DATA PROVIDED:

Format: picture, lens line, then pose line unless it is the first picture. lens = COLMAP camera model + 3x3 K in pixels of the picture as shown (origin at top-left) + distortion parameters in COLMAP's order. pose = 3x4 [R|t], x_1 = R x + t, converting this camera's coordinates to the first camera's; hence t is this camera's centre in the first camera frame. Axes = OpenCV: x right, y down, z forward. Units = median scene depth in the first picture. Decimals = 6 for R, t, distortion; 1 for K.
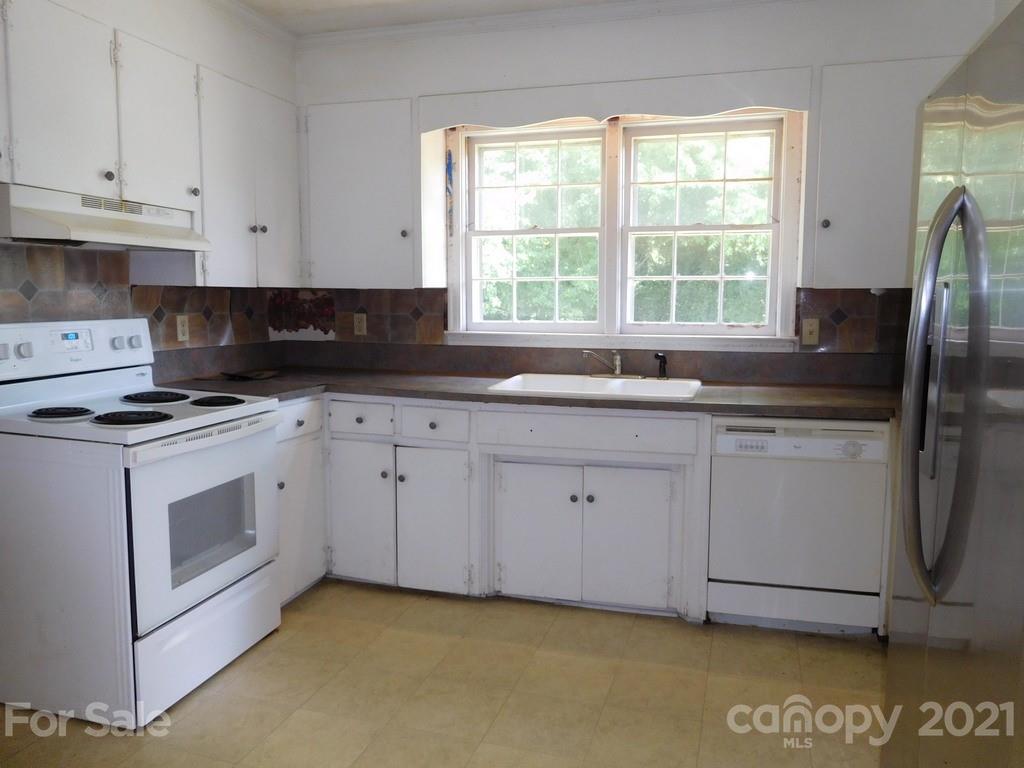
lens RADIAL K [[752.9, 0, 514.5], [0, 752.9, 389.1], [0, 0, 1]] dist [-0.028616, -0.003320]
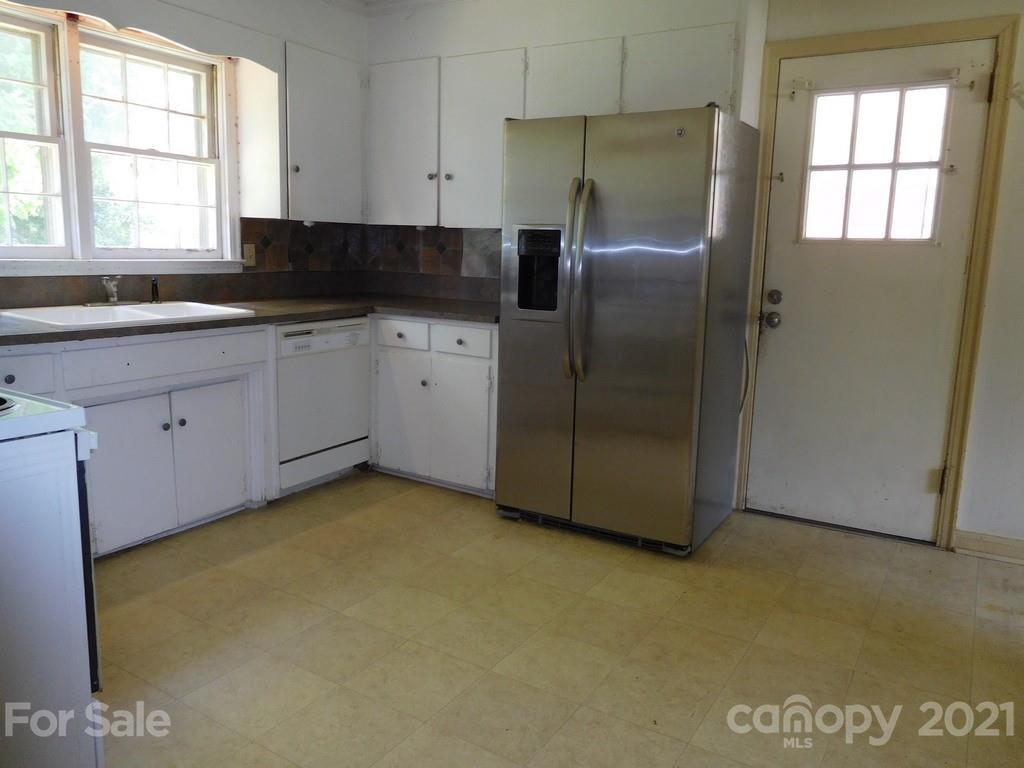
lens RADIAL K [[752.9, 0, 516.1], [0, 752.9, 376.3], [0, 0, 1]] dist [-0.028616, -0.003320]
pose [[0.271253, -0.164743, 0.948305, -0.728436], [0.073993, 0.985897, 0.150109, -0.034840], [-0.959660, 0.029450, 0.279617, 0.283340]]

WHAT IS BEING ASKED: Give back the data exactly. Skip any images.

ANSWER BOX:
Format: picture, lens line, then pose line unless it is the first picture. lens = COLMAP camera model + 3x3 K in pixels of the picture as shown (origin at top-left) + distortion parameters in COLMAP's order. pose = 3x4 [R|t], x_1 = R x + t, converting this camera's coordinates to the first camera's; hence t is this camera's centre in the first camera frame. Axes = OpenCV: x right, y down, z forward. Units = median scene depth in the first picture. Decimals = 6 for R, t, distortion; 1 for K.
lens RADIAL K [[752.9, 0, 514.5], [0, 752.9, 389.1], [0, 0, 1]] dist [-0.028616, -0.003320]
lens RADIAL K [[752.9, 0, 516.1], [0, 752.9, 376.3], [0, 0, 1]] dist [-0.028616, -0.003320]
pose [[0.271253, -0.164743, 0.948305, -0.728436], [0.073993, 0.985897, 0.150109, -0.034840], [-0.959660, 0.029450, 0.279617, 0.283340]]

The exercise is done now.